▸ WHAT TO WORK ON:
Working from the records below, return word for word the line that contains "аил у Вас не руки а" and each line after it, ending with the last. Skip all pictures.

^^^^^^^^

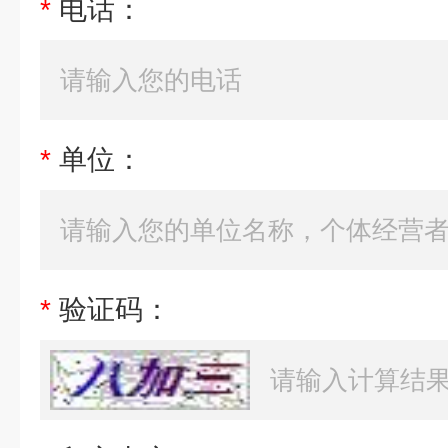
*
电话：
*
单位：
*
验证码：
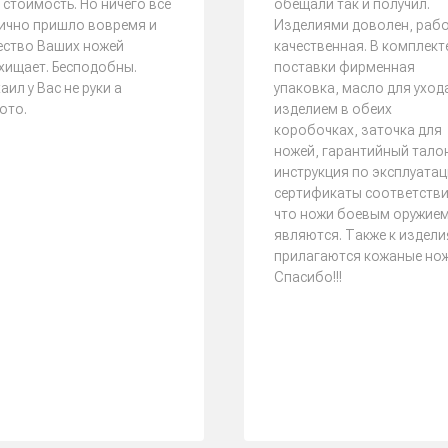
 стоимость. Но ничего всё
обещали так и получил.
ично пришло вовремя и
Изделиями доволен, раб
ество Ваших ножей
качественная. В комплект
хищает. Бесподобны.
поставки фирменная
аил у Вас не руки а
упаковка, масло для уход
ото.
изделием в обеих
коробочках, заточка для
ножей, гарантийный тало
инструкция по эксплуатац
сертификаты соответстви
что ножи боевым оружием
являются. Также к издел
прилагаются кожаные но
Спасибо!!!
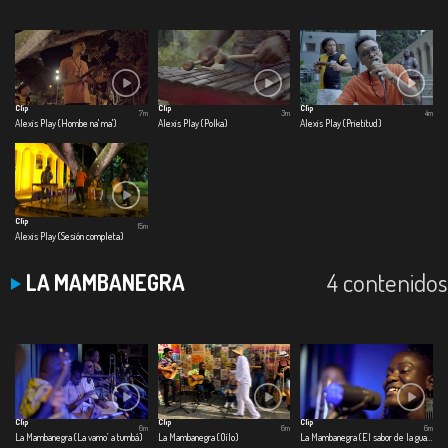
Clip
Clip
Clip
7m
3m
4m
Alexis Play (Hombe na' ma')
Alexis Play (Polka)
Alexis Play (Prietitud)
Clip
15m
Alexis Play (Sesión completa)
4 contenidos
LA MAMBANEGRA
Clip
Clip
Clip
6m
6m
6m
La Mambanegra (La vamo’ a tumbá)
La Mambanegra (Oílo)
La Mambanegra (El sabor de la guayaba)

^^^^^^^^

▸ RESULT OF THE TASK:
аил у Вас не руки а
упаковка, масло для уход
ото.
изделием в обеих
коробочках, заточка для
ножей, гарантийный тало
инструкция по эксплуатац
сертификаты соответстви
что ножи боевым оружием
являются. Также к издел
прилагаются кожаные но
Спасибо!!!
Clip
Clip
Clip
7m
3m
4m
Alexis Play (Hombe na' ma')
Alexis Play (Polka)
Alexis Play (Prietitud)
Clip
15m
Alexis Play (Sesión completa)
4 contenidos
LA MAMBANEGRA
Clip
Clip
Clip
6m
6m
6m
La Mambanegra (La vamo’ a tumbá)
La Mambanegra (Oílo)
La Mambanegra (El sabor de la guayaba)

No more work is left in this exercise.